- Data shown -
'''
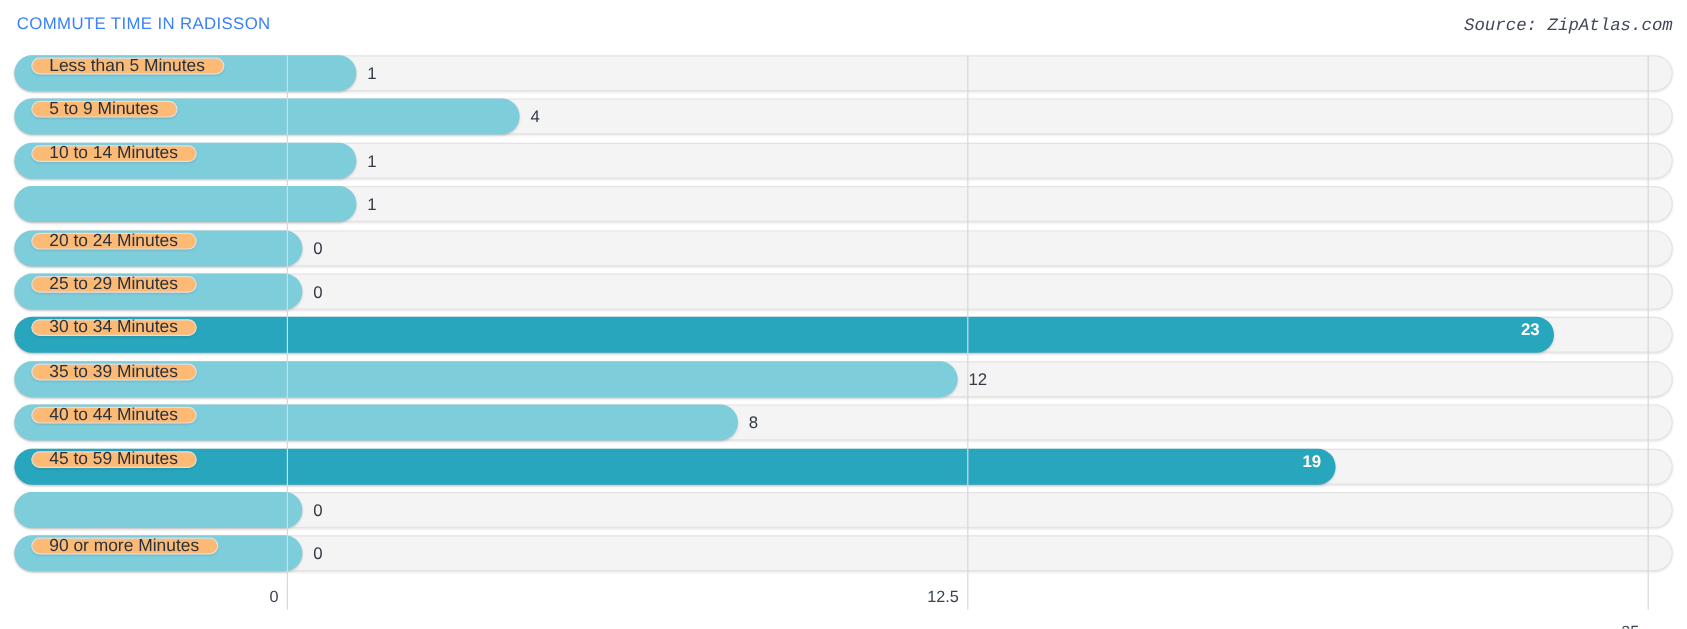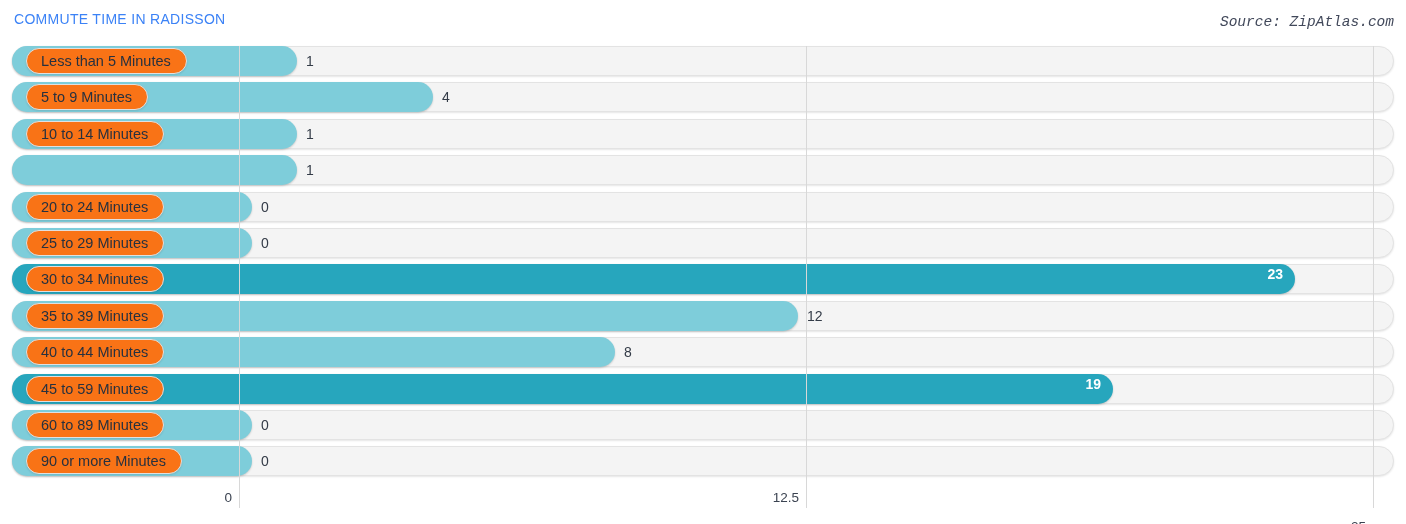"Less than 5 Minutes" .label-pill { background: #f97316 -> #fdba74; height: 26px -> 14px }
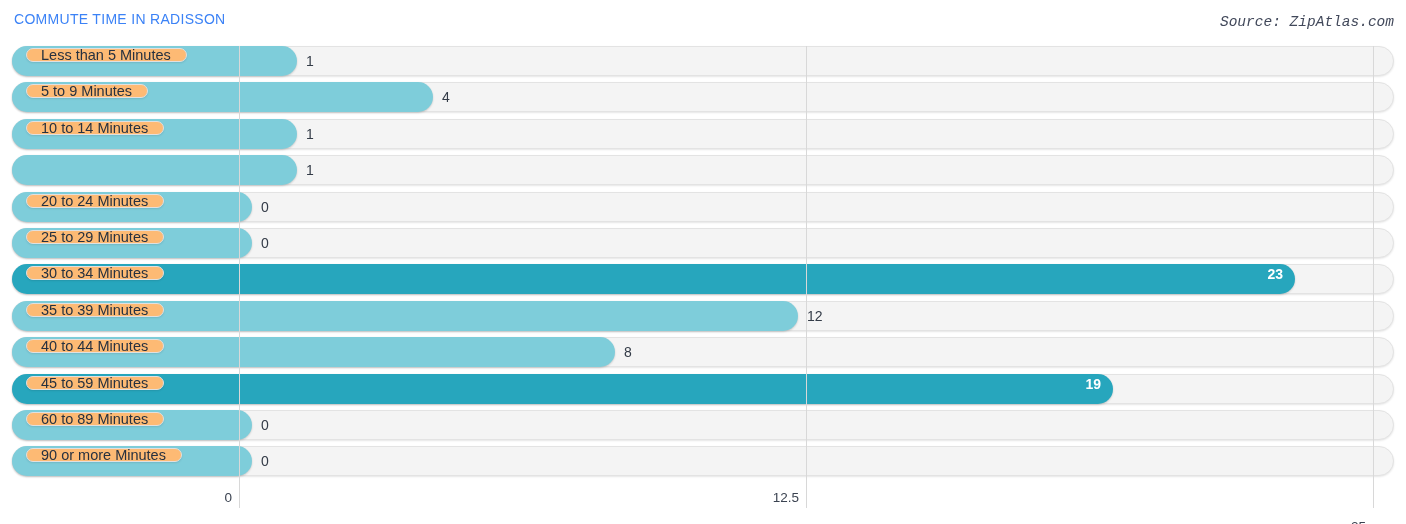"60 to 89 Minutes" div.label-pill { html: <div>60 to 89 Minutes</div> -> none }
'''
'''
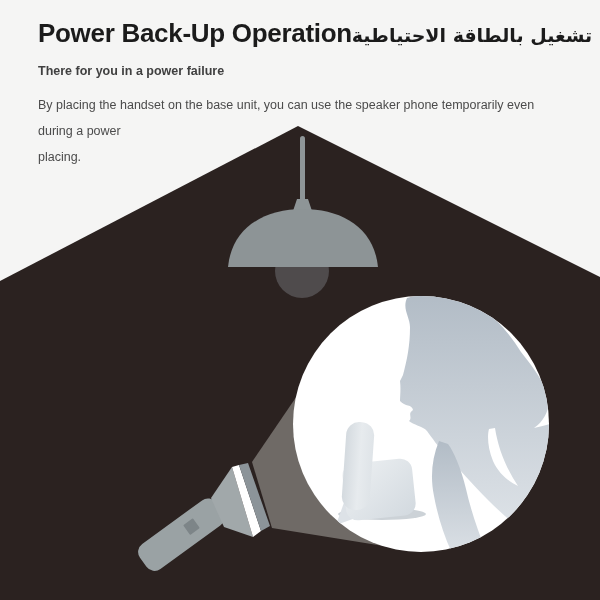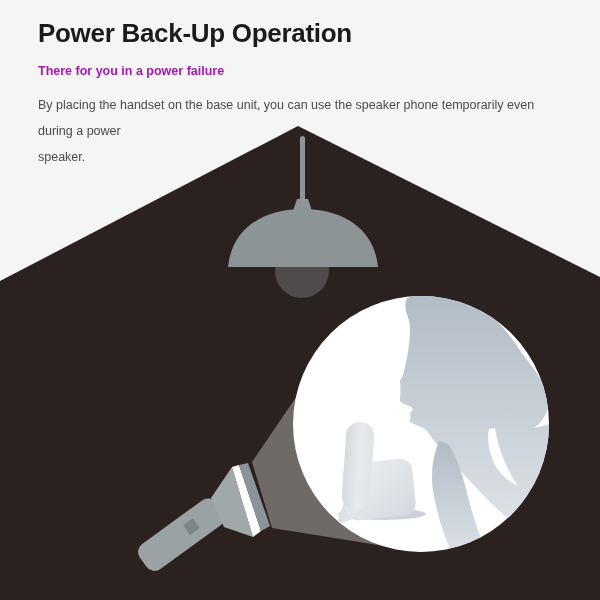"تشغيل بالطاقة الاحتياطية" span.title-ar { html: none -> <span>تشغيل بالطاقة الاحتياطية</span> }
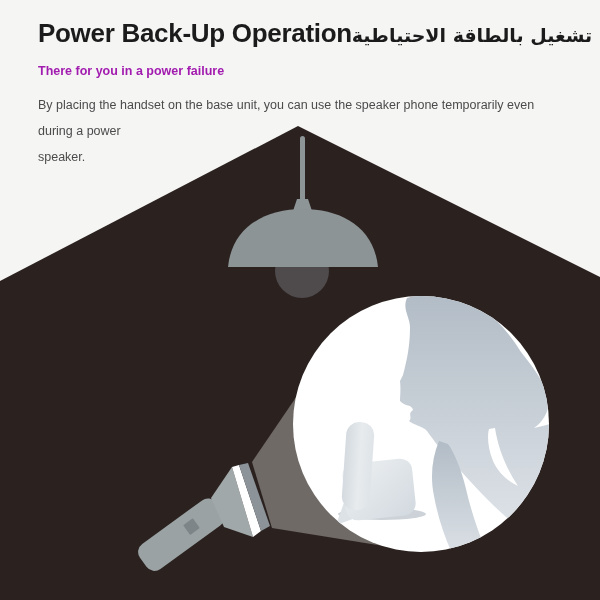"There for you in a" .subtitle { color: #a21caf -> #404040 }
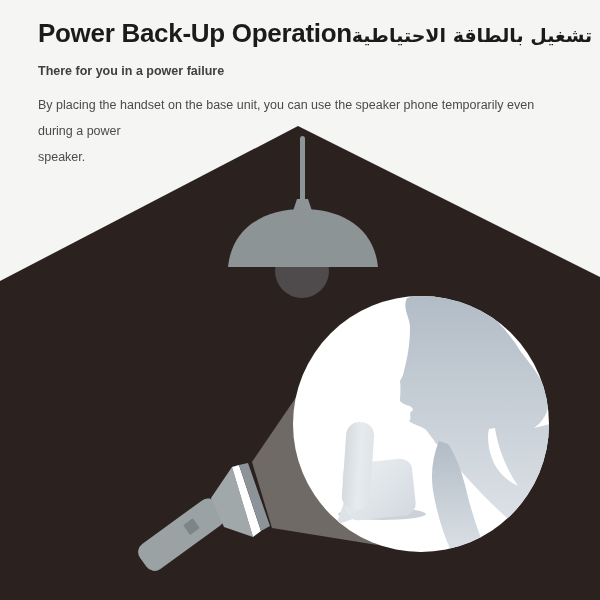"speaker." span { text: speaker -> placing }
'''
'''
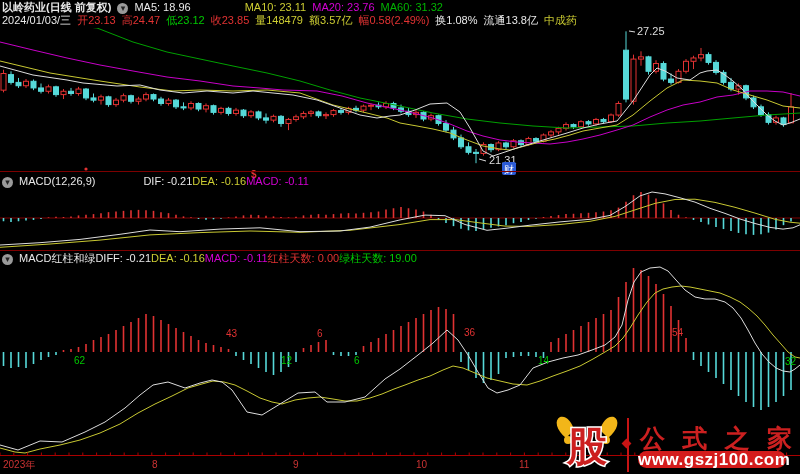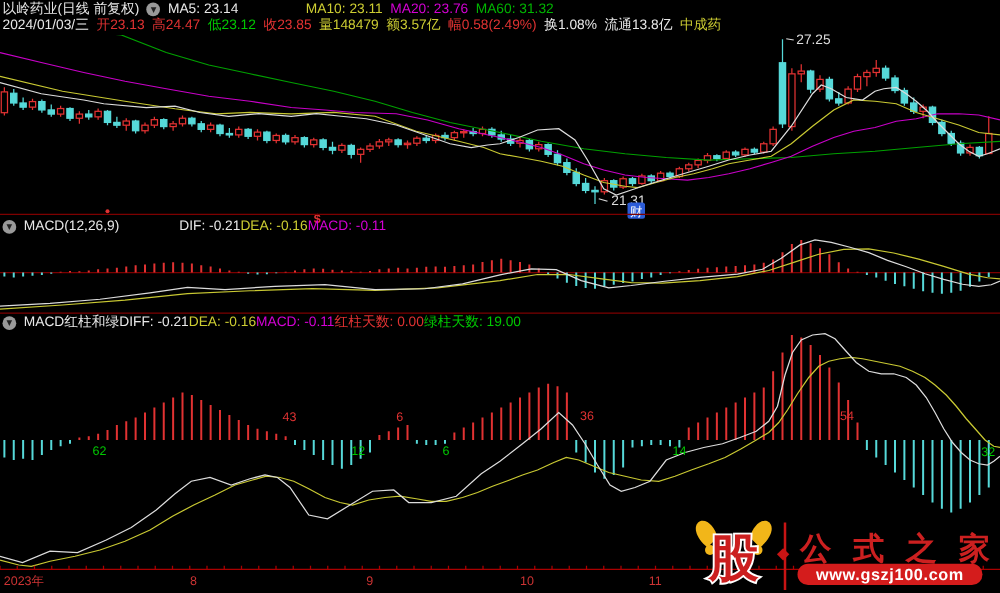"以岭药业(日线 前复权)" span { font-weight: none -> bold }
'''
- Exercise instructions -
Above are some entries; copy exactly the lines from the line with "color: #a21caf ->" through the line with "text: speaker ->", both included, but none of the pictures.

- The answer -
"There for you in a" .subtitle { color: #a21caf -> #404040 }
"speaker." span { text: speaker -> placing }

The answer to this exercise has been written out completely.